Lawrence + Memorial Hospital is a private, not-for-profit hospital located in New London, Connecticut. It is affiliated with Yale New Haven Health System. The hospital has been serving its region since 1912, and joined the Yale New Haven Health System on September 8, 2016. Its primary regions include 10 towns along the Connecticut shoreline between Rhode Island and the Connecticut River and as far inland as Montville. The hospital is also a health care provider for Fishers Island, New York, Rhode Island, and other parts of eastern Connecticut.

Affiliates include the John Diabetes Center affiliate at Lawrence + Memorial – New London and Mystic, Center for Hospice Care, Community Partnerships for a healthy community, Visiting Nurses Association of Southeastern Connecticut, Lawrence + Memorial Medical Group and Occupational Rehabilitation.

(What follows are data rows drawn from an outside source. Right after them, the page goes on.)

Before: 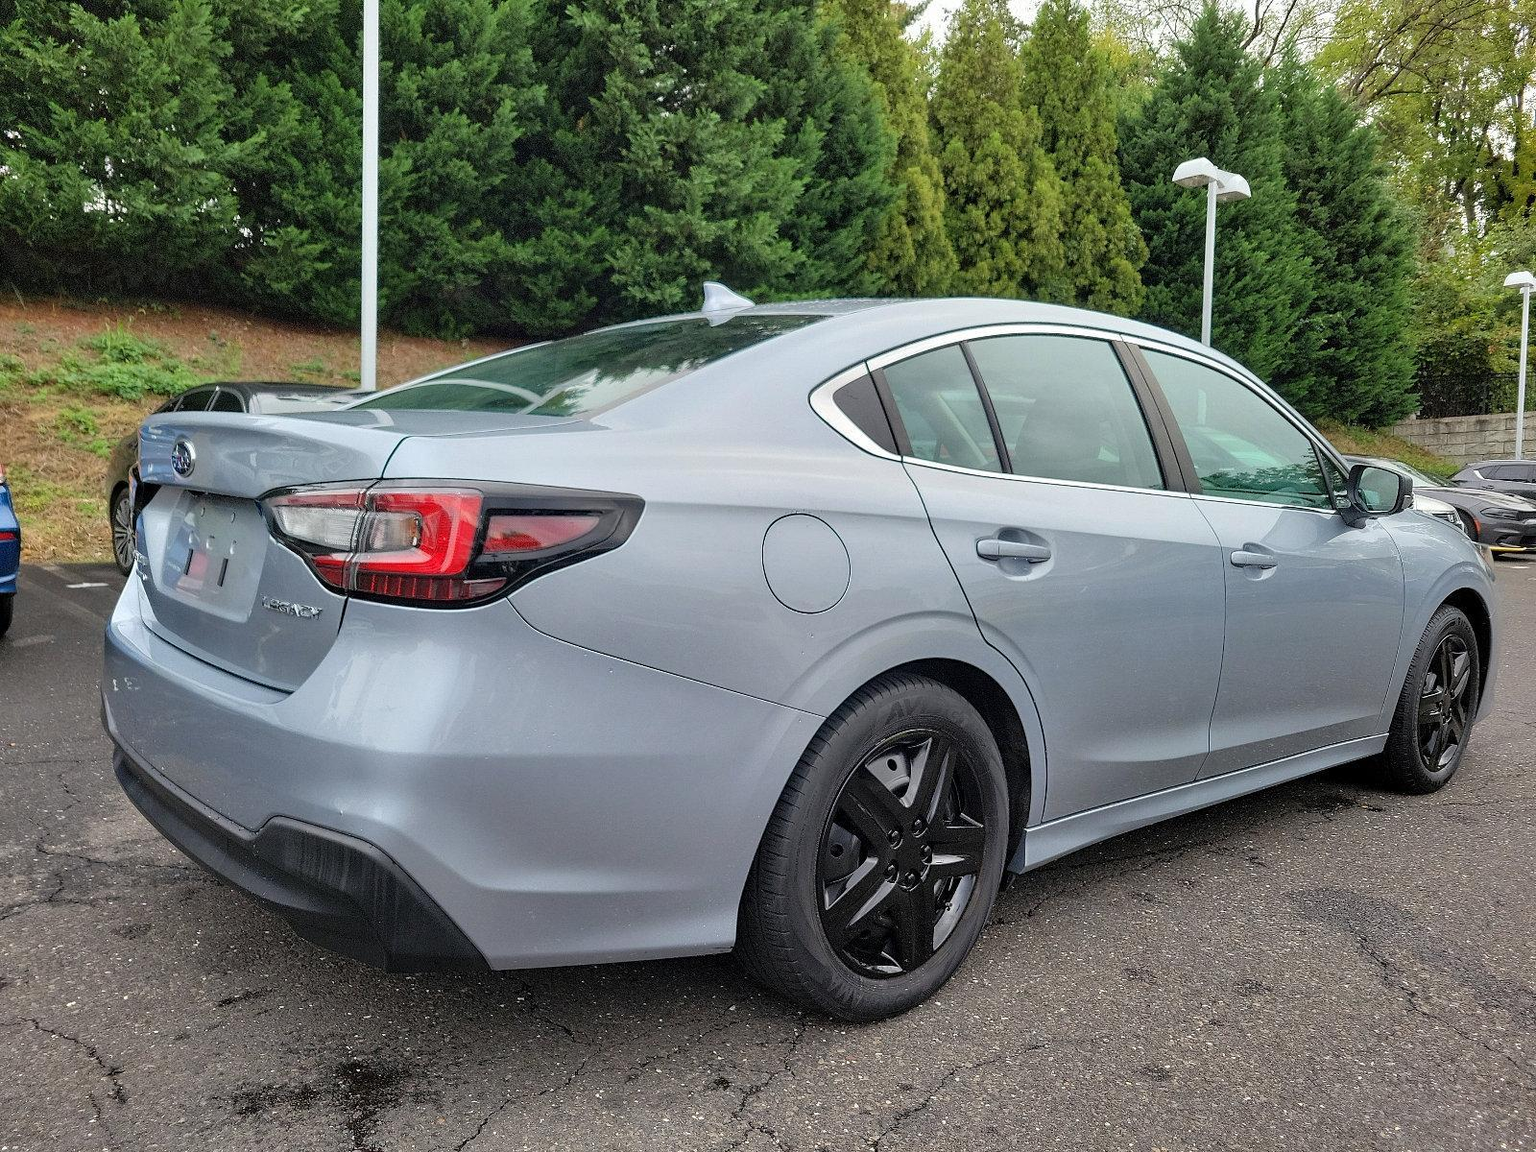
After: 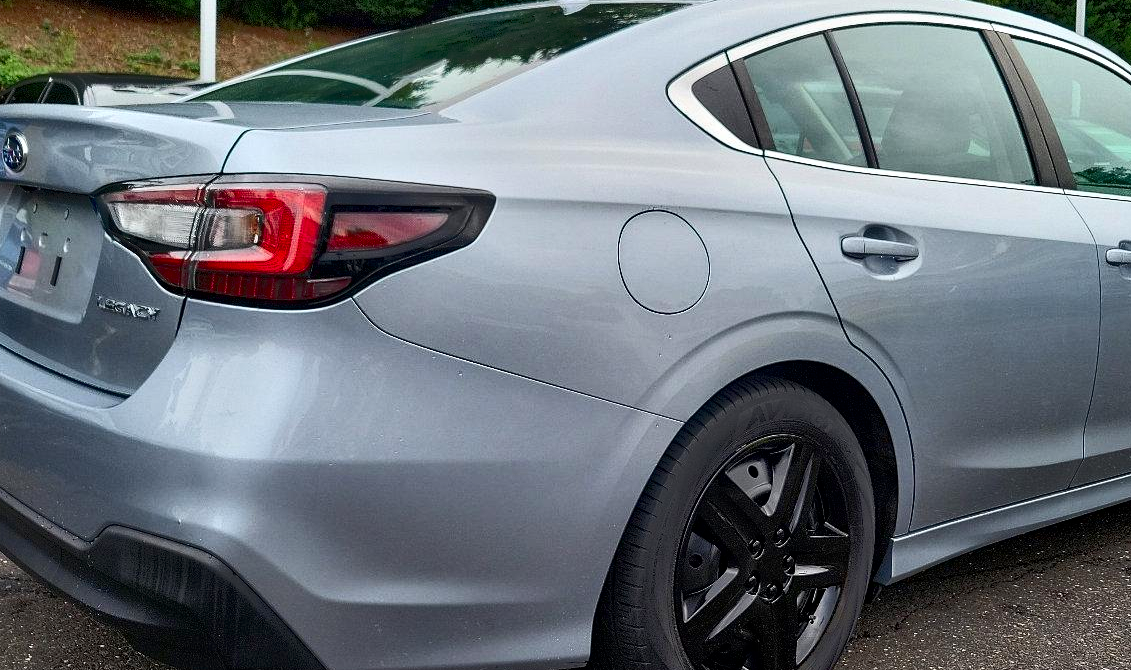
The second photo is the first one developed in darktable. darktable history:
contrast brightness saturation: contrast 0.192, brightness -0.227, saturation 0.115
tone equalizer: -8 EV -0.515 EV, -7 EV -0.301 EV, -6 EV -0.061 EV, -5 EV 0.437 EV, -4 EV 0.948 EV, -3 EV 0.781 EV, -2 EV -0.007 EV, -1 EV 0.137 EV, +0 EV -0.035 EV
crop: left 11.011%, top 27.154%, right 18.285%, bottom 16.963%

During a fiscal year ending September 30, 2020, the hospital reported 12,609 inpatient discharges and 284,718 outpatient encounters. It employed 709 medical staff and 2,307 overall. During the fiscal year 2024, inpatient discharges went up to 13,175. Medical staff increased to 889, and total staff increased to 2,382.

==Services==
The Lawrence + Memorial Hospital provides comprehensive diagnostic and therapeutic services to inpatients and outpatients, with particular expertise in Laboratory services, Diagnostic imaging, surgery, emergency care, cardiac care, physical therapy & rehabilitation. The Smilow Cancer Hospital Care Center in Waterford provides medical oncology services, gynecologic oncology and radiation oncology to area residents.